The PracticalMachineLearning repository holds a small writeup done as the final project for the Practical Machine Learning course available through Coursera from the folks at the Bloomberg School of Public Health at John Hopkins University.

The assignment asks students to look at a version of one of the datasets available via the UCI archives, "Weight Lifting Exercises Dataset from the Human Activity Recognition Project".

This dataset provided, once processed to manage the many NA values, turns out to be a very good fit for a Random Forest approach to classification. Ridiculously good fit, perhaps too good a fit; if the student chooses a reasonable solution for managing NA values, then even the most naive methods of fitting a random forest results in miss-prediction rates near 1%.

What was interesting in the class that I took, was the number of students who focused solely on the prediction rates. There was apparently very little interest in simplifying the model.

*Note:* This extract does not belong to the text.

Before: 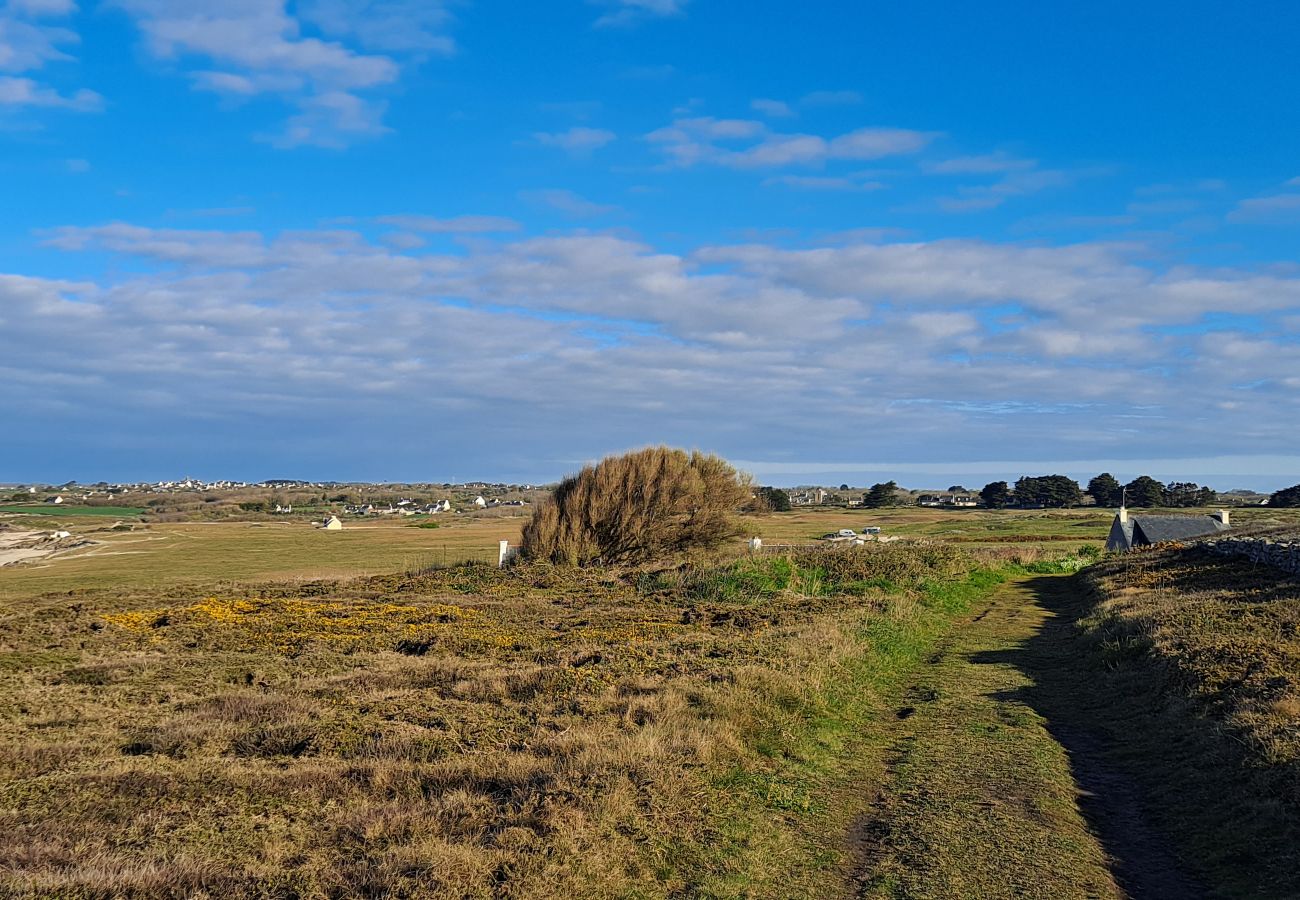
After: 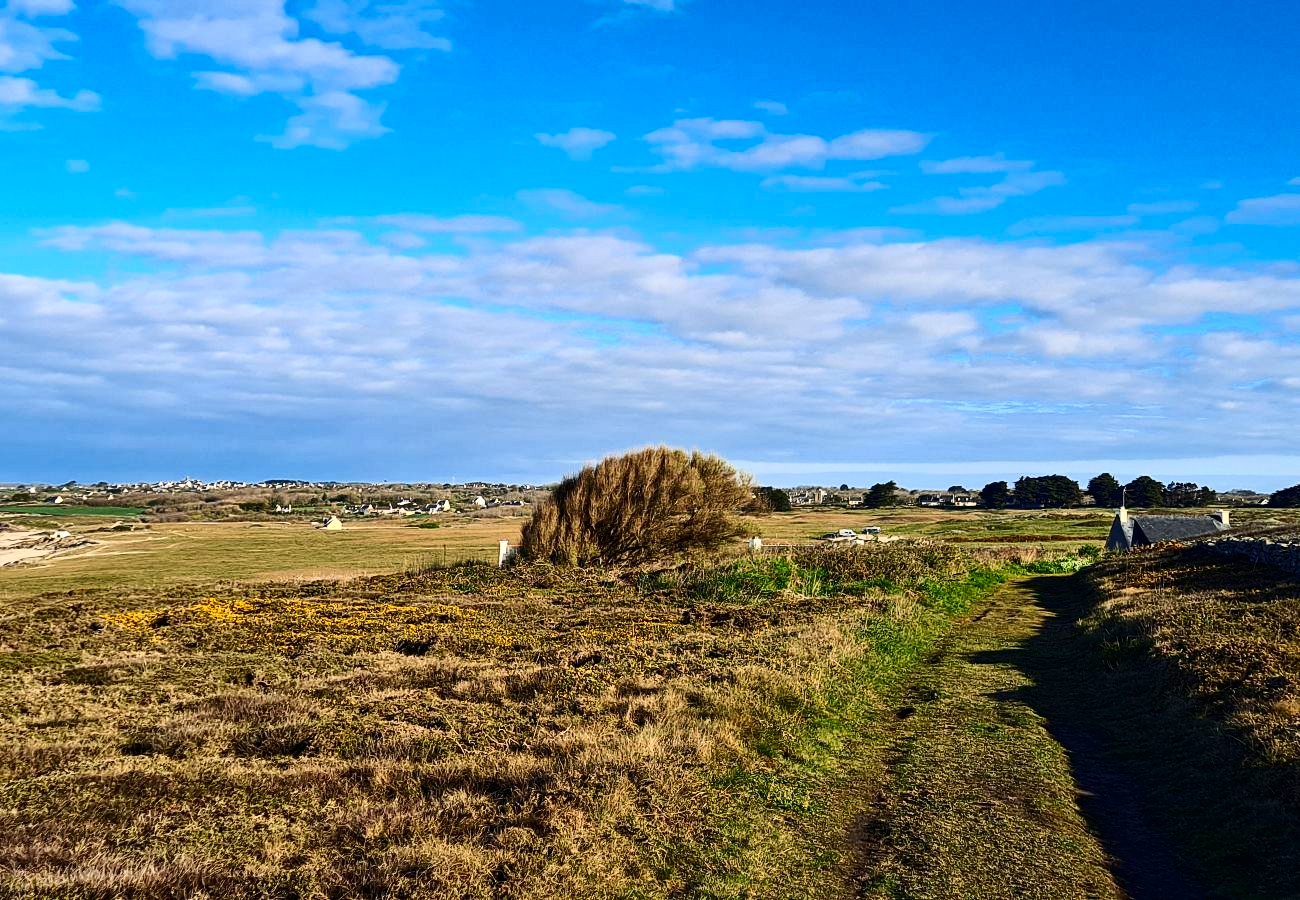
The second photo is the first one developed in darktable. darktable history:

There are more than 150 features in the original dataset, and most reports that I saw used 50 or more of these features.

And yet, even a simplistic forward selection of features using nothing more than than an eyeballing of the feature importance plot readily lead to a model with only six features that still had an out-of-sample miss-prediction rate of just over 3%. Perhaps this is just a quirk of the behaviors and their resulting motions used by the experimentors for this project, but such reasonable prediction rates from small numbers of features suggests that there is a lot of complexity that could be avoided, and perhaps the whole test-rig could be reduced to one or two sets of sensors.

If one were to develop a follow-on project beyond the original assignment, the question would not be so much about improving the predictions, but rather how few of the available sensors are needed for reasonable prediction of the target behaviors?